I recently connected with a guy on Bumble. His profile was cute, we exchanged social media accounts and talked over text for a few weeks. At first, I was honestly interested in meeting this potential, what I like to call “Bumble Bae.” But after receiving one too many snaps from the dude I hadn't even met yet, I was a bit turned off. I could tell I wasn't going to click with this guy, and I pulled a real a-hole, Generation-Y move. I ghosted him.
I genuinely felt bad. Why did I feel bad? It wasn't like I owed this guy anything, but I sort of led him on? And because I'm a girl, we know the feels. For some reason, I just couldn't' bring myself to send a simple, “I'm sorry, I'm no longer interested,” text to the the guy I owed nothing too at all. I just "deaded" him.
More recently, I met a different guy while working. I work at a bar one night a week, and strike up conversation with lots of men (part of my job is socializing with everyone). Unlike Bumble boy, I sort of enjoyed Bar Guy's flirtatious gestures right off the bat.
The following week, Bar Guy and I exchanged numbers. We even met up on a different night out for a drink. I realized, flirting was fun, but Bar Guy was a little too persistent for me. I gave it a chance, but I was just not feeling it.
Plot twist: I didn't even have the option to ghost this guy. I had to see him once a week, every week during my shift. Again, I didn't owe this guy anything, so why couldn't I just be honest? Is it because I'm recently back into the dating game and I'm rusty? Why do I let my female emotions shine through and “feel bad” for every guy I'm not interested in? What's wrong with me?!
In short, I agreed to go on a quick ice cream date with the dude. I justified it as “a nice thing to do.” I knew this is where I needed to cut it off, and I meant business.
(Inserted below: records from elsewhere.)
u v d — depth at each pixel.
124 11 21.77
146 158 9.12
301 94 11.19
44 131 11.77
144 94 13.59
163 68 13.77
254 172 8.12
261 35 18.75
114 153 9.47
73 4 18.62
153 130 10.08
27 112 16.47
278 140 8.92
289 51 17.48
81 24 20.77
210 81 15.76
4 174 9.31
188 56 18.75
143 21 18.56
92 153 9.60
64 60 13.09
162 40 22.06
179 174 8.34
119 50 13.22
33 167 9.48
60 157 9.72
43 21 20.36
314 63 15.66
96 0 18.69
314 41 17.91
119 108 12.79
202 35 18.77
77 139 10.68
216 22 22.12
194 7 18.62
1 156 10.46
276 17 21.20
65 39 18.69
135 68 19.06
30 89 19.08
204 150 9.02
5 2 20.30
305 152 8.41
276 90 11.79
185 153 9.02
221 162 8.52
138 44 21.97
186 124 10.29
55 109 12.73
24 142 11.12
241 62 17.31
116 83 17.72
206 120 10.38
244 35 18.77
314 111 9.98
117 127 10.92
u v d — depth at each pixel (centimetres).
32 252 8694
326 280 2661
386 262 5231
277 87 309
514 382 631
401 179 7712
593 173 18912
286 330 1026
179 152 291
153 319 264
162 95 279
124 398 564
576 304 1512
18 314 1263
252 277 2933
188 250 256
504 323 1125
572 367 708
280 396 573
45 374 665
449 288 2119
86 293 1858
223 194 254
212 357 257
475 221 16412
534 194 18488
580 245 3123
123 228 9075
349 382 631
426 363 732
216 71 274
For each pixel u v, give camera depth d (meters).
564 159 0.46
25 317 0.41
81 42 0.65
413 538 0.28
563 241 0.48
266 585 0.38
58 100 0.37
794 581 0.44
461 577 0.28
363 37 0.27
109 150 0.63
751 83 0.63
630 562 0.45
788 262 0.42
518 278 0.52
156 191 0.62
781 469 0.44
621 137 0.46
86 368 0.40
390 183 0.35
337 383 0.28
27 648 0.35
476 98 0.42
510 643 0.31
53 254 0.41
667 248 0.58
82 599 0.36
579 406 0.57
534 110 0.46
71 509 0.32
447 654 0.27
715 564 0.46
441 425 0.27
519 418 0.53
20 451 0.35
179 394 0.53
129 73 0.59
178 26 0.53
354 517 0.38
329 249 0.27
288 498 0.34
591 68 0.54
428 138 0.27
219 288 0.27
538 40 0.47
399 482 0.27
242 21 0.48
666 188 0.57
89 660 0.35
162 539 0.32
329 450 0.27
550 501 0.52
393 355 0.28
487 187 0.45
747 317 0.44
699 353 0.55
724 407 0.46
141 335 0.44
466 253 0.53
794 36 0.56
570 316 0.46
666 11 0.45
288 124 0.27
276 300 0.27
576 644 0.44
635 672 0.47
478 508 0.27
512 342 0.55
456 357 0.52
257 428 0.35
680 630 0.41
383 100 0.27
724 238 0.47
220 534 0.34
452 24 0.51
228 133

When you can't ghost him, and you just can't gust up the courage to be straight up, there are a few VERY easy ways to let this guy or girl down easily.
If you meet for a date, don't order anything.
Who the heck goes on an ice cream date and doesn't get anything? Certainly not me, but this wasn't really a date … right? Imagine going out for a drink and your date doesn't order a drink; it's painfully awkward.
If you meet out at a bar, or somewhere else, don't let him walk you home.
“I'll walk you home” literally translates to, “Tonight was amazing and I'm going to give you the most perfect kiss goodnight at your door step to top off the night.” I literally told Bar Guy he wasn't walking me home. Can't be more obvious than that.
Be on your phone while in conversation.
I knew I was being rude and I knew it was inappropriate. Being on your phone in front of anyone you're supposed to be devoting your time to is universally frowned upon. But I did it anyway, was aware of it and didn't care. What is wrong with me?
Fizzle out the texting
I left my pity date with an upbeat, friendly, “I'll text you tomorrow!” I didn't text him tomorrow. When he initiated post-date conversation, I was very, very short. If the other signs hadn't made it clear, this had to.
So, maybe ghosting is easier than beating around the bush, but it is pretty cruel. Probably the easiest of them all is just being honest with the person you've started talking to or seeing, and avoiding all the mind games in general. But for me, I'll just drop some subtle hints so I can call myself “a nice girl” and continue to swipe right in peace.